On my third time through Starman, I decided that there was something sadder there, too. I took a break and tried Heroes instead. I have always been the type of person to sit someplace in-between: Bowie is a regular on my playlist—always has been—but in the five-odd years I have been listening to his work, it has gone no further than that: listening. I’ll be the first to admit that David Bowie never did change my life; I am just a man who enjoys his music. I think there’s room for that.
It does raise an interesting question though: Is my lack of a personal connection purely generational? One could say that I wasn’t alive for the greater portion of Bowie’s career, that nothing will ever compare to hearing the needle hit Rebel Rebel for the first time in your life, and yet, I’m still not sure that quite explains it.
There are millions of people out there, born long after Ziggy Stardust would ever make his debut, who connect with more than just the novelty of a character. Bowie was the type of artist who spoke, above all else, to a sense of discovery—to doing what you love. There is room to explore, to redefine yourself and your work, and to be successful not in spite of it, but because of it. Don’t get me wrong, Bowie’s legacy will always remain, in many ways, a part of the past; but there’s something about taking your passion into the stars that is infinitely more youthful, romantic, and inspiring than any single one of us could hope. I have to admire that.

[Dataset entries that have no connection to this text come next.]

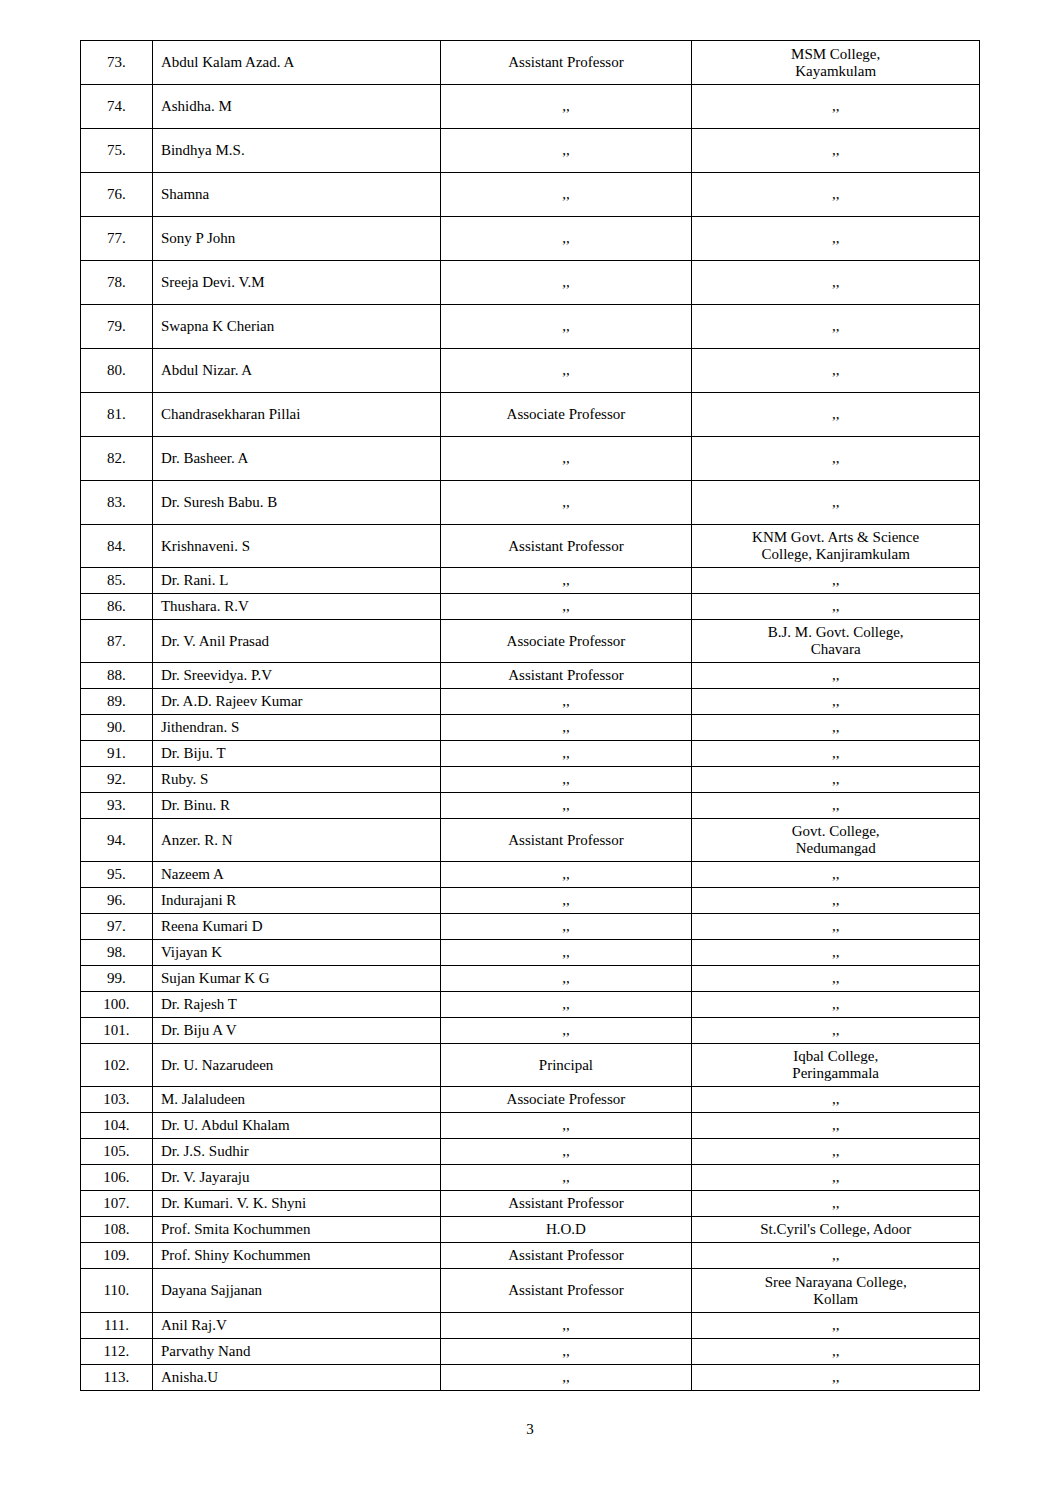| 73. | Abdul Kalam Azad. A | Assistant Professor | MSM College, Kayamkulam |
| 74. | Ashidha. M | ,, | ,, |
| 75. | Bindhya M.S. | ,, | ,, |
| 76. | Shamna | ,, | ,, |
| 77. | Sony P John | ,, | ,, |
| 78. | Sreeja Devi. V.M | ,, | ,, |
| 79. | Swapna K Cherian | ,, | ,, |
| 80. | Abdul Nizar. A | ,, | ,, |
| 81. | Chandrasekharan Pillai | Associate Professor | ,, |
| 82. | Dr. Basheer. A | ,, | ,, |
| 83. | Dr. Suresh Babu. B | ,, | ,, |
| 84. | Krishnaveni. S | Assistant Professor | KNM Govt. Arts & Science College, Kanjiramkulam |
| 85. | Dr. Rani. L | ,, | ,, |
| 86. | Thushara. R.V | ,, | ,, |
| 87. | Dr. V. Anil Prasad | Associate Professor | B.J. M. Govt. College, Chavara |
| 88. | Dr. Sreevidya. P.V | Assistant Professor | ,, |
| 89. | Dr. A.D. Rajeev Kumar | ,, | ,, |
| 90. | Jithendran. S | ,, | ,, |
| 91. | Dr. Biju. T | ,, | ,, |
| 92. | Ruby. S | ,, | ,, |
| 93. | Dr. Binu. R | ,, | ,, |
| 94. | Anzer. R. N | Assistant Professor | Govt. College, Nedumangad |
| 95. | Nazeem A | ,, | ,, |
| 96. | Indurajani R | ,, | ,, |
| 97. | Reena Kumari D | ,, | ,, |
| 98. | Vijayan K | ,, | ,, |
| 99. | Sujan Kumar K G | ,, | ,, |
| 100. | Dr. Rajesh T | ,, | ,, |
| 101. | Dr. Biju A V | ,, | ,, |
| 102. | Dr. U. Nazarudeen | Principal | Iqbal College, Peringammala |
| 103. | M. Jalaludeen | Associate Professor | ,, |
| 104. | Dr. U. Abdul Khalam | ,, | ,, |
| 105. | Dr. J.S. Sudhir | ,, | ,, |
| 106. | Dr. V. Jayaraju | ,, | ,, |
| 107. | Dr. Kumari. V. K. Shyni | Assistant Professor | ,, |
| 108. | Prof. Smita Kochummen | H.O.D | St.Cyril's College, Adoor |
| 109. | Prof. Shiny Kochummen | Assistant Professor | ,, |
| 110. | Dayana Sajjanan | Assistant Professor | Sree Narayana College, Kollam |
| 111. | Anil Raj.V | ,, | ,, |
| 112. | Parvathy Nand | ,, | ,, |
| 113. | Anisha.U | ,, | ,, |
3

And yet as poetic as it may be, the semi-generational nature of an icon can make the effect of their passing a great deal harder to understand. Was David Bowie influential? Certainly. There are two Grammys, nine platinum albums and a place in the Rock and Roll Hall of Fame willing to back me up. And yet to this day, there will also be those who see David Bowie as little more than the name on a news report: some too young, some not young enough, and a whole bunch who just never quite made a connection with his character. It’s a divide that can sure make writing advice for you guys tough.
Which is why, at the end of the day, I’m not here to tell you how to react to David Bowie’s death. There is simply too much that I don’t know about your relationship with him and, admittedly, a great deal more that I don’t know about death. It would just be altogether presumptuous. Losing someone, as hard as it is to hear, is a unique experience for everyone.
Will my generation ever find their Starman? You know, there’s a small part of me that hopes it never happens. We put far too much faith in online auditions and televised talent shows to tell us who that next Mick Jagger or Mariah Carey will be. Meanwhile, I hadn’t even realized there was something wrong with the old Mariah Carey. It’s as if we’re afraid to let talent sneak up on us, unclaimed, unlabeled and entirely unique from anything before it. What ever happened to thinking outside the box? I have a sneaking suspicion that Ziggy Stardust was never particularly worried with what Simon Cowell thought of his “x factor”, and hey, look where that got him.
So perhaps what I am trying to say is that a life as full as David Bowie’s isn’t meant to be found: it’ll hit us one day from the blue, and we’ll all wonder how we ever missed it.